◆ What to work on
(1) Duplicate the birthday blog post from "ME: (Yeah, I’m" up to and including "at, for weeks.".
(2) In the birthday blog post, what name did the writer give the netbook laptop?
(3) Summarize the birthday blog post in two sentences.

** Document excerpt follows **

ME: (Yeah, I’m going to get the biggest passage today. The rest of ‘em know how to write; they can make their own blogs!) I’m still leading my "secret" double life, only I’m now a year older while doing it. Turned 87 on Monday, according to my “dear friend” Mickey, who I hope to see staring down my headlights one night on an desolate road. It was actually a surprisingly lovely birthday. I was treated to a sushi buffet lunch at my favorite once-a-year restaurant. Ben’s photo is now taped to their register under the heading “Do NOT serve!” (that boy is to sushi what termites are to seasoned wood). My parents and siblings went in on a joint gift and got me the scriptwriting software I had longed for, and unsubtly hinted at, for weeks.
The day took a brief detour into hell when I went to Cub Scouts and was serenaded by a room full of scouts and parents against my will. (PAUSE! This is the point in the movie of my life where you notice the birthday girl putting her cell phone on “vibrate” because it would be rude to have it ring during a Cub Scout pack meeting. RESUME PLAY!) After scouts, my folks came over and I was treated to a lovely birthday cake with the number “87” in candles on it thanks to my husband finding “dear friend” Mickey’s message on Facebook. Both men have since been beaten. Chris surprised me with a gift of my very own teeny-tiny-oh-so-adorable netbook laptop, just for me to write my scripts. I named it “Tim.”
After the “party” was over and the kids were put to sleep (not euthanized, just tucked it); Chris set about installing my beloved scriptwriting software onto Tim, while I went to check my email on the now old-hat laptop upstairs. (PAUSE! Flashback to me putting my phone on “vibrate” at scouts. Never took it off that status, so it never rang all night and the voicemail filled up with birthday wishes. RESUME PLAY!) I won’t bore you with the details of emails/texts/obscentities, but my birthday was the night that bad phone etiquette and a secret double life collided and made for one unhappy camper of a secret-life-housewife. Lesson to learn folks: If you leave your phone on vibrate and your mailbox fills up, you may miss the “birthday wishes” phone call of your life. For a would-be comedy writer, this was a dream phone call. It would be like an aspiring physicist getting a phone call from Stephen Hawking’s voice synth. It’s still promised to come “sometime soon.”
So, I now go everywhere with my fully-charged cell phone always in my pocket, with the volume turned up so high it could wake the dead, or at least my father-in-law. I’m an 87-year-old woman waiting to get a phone call. From a talking dog. And I'm happy as a clam. A drunken clam. (yeah, that's a phone call hint.)

** End of Document excerpt **
** Dataset entries follows **

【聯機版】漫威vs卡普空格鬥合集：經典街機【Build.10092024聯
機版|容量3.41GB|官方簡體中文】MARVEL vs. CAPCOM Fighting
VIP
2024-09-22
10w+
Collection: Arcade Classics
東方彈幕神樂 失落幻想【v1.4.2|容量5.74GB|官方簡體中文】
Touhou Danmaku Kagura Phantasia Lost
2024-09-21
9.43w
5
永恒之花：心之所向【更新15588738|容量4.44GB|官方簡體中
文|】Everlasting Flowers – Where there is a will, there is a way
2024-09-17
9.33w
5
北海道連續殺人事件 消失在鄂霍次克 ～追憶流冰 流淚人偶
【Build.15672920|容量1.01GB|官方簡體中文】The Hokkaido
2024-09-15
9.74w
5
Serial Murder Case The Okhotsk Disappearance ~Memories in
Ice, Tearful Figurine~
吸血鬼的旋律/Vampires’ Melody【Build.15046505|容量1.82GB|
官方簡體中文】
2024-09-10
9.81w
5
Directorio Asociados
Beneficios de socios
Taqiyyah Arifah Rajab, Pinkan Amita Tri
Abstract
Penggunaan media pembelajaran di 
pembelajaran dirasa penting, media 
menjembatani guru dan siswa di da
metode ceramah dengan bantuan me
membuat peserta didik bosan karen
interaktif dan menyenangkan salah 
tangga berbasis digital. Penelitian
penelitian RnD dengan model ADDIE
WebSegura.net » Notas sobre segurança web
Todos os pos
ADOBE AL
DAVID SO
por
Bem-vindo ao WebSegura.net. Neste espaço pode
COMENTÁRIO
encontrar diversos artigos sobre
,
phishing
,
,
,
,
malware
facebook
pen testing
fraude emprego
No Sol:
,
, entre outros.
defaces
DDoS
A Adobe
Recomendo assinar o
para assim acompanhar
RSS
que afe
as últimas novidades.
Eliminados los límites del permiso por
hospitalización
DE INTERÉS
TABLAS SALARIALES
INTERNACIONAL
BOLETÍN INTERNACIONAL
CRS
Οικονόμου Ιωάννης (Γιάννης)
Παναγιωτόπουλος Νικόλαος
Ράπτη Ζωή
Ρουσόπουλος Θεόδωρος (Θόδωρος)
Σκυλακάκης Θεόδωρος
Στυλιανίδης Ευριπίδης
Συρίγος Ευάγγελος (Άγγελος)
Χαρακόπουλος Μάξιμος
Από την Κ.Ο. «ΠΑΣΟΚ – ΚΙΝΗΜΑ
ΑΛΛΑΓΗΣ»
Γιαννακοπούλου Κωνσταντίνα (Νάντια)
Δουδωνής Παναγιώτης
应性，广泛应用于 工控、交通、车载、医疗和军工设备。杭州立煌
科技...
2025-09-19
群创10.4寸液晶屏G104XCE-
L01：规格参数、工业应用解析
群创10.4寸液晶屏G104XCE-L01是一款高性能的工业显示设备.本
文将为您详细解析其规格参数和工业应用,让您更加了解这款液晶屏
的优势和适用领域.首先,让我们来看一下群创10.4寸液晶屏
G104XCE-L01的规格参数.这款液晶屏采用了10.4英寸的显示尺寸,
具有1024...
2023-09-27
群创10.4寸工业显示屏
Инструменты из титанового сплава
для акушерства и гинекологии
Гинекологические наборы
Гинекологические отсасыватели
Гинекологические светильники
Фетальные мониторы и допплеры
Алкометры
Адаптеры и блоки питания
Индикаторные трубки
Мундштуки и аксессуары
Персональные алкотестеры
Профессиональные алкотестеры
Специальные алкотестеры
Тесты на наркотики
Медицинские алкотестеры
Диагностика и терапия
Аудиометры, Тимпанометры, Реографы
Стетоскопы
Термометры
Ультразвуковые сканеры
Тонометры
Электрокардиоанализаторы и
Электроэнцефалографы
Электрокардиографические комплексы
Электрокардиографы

** End of Dataset entries **
** Dataset entries follows **

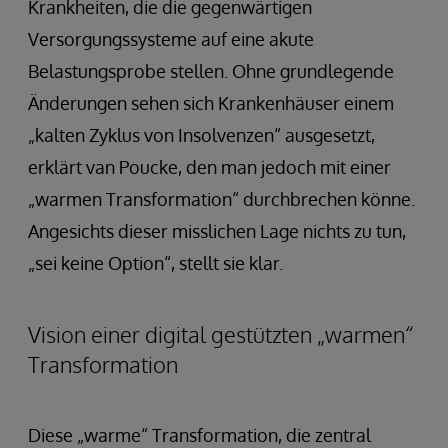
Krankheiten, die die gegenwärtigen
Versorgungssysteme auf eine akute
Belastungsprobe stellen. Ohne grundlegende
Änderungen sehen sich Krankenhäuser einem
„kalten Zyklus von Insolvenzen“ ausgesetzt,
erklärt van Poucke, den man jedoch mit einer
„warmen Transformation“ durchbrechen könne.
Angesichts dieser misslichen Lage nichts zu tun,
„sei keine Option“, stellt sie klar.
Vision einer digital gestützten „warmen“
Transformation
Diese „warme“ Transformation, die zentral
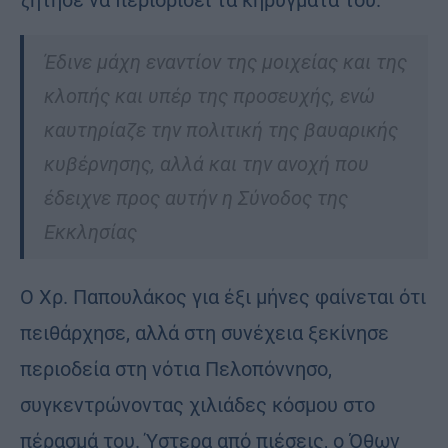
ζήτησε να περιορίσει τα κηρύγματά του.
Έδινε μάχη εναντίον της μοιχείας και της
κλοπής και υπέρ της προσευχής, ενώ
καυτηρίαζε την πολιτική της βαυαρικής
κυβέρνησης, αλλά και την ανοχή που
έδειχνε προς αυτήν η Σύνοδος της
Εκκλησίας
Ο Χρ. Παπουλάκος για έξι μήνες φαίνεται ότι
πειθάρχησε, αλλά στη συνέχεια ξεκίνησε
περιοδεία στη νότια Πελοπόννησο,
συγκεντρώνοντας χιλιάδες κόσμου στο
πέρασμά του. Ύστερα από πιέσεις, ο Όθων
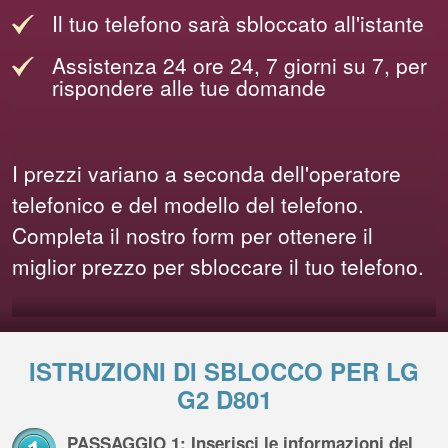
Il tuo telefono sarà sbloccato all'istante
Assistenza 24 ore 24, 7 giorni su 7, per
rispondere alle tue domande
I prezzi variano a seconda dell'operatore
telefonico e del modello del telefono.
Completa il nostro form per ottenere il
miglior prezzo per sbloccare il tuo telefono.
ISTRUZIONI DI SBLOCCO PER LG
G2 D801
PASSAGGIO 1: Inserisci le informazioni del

** End of Dataset entries **

◆ Answers for the tasks
(1)
ME: (Yeah, I’m going to get the biggest passage today. The rest of ‘em know how to write; they can make their own blogs!) I’m still leading my "secret" double life, only I’m now a year older while doing it. Turned 87 on Monday, according to my “dear friend” Mickey, who I hope to see staring down my headlights one night on an desolate road. It was actually a surprisingly lovely birthday. I was treated to a sushi buffet lunch at my favorite once-a-year restaurant. Ben’s photo is now taped to their register under the heading “Do NOT serve!” (that boy is to sushi what termites are to seasoned wood). My parents and siblings went in on a joint gift and got me the scriptwriting software I had longed for, and unsubtly hinted at, for weeks.

(2) Tim.

(3) The writer describes a birthday with a sushi buffet lunch, scriptwriting software from family, a cake with "87" in candles, and a netbook laptop from Chris that the writer named Tim. Because the phone was left on vibrate after Cub Scouts, the voicemail filled up and the writer missed a dream phone call for a would-be comedy writer, so the phone now goes everywhere in the writer's pocket with the volume turned up high.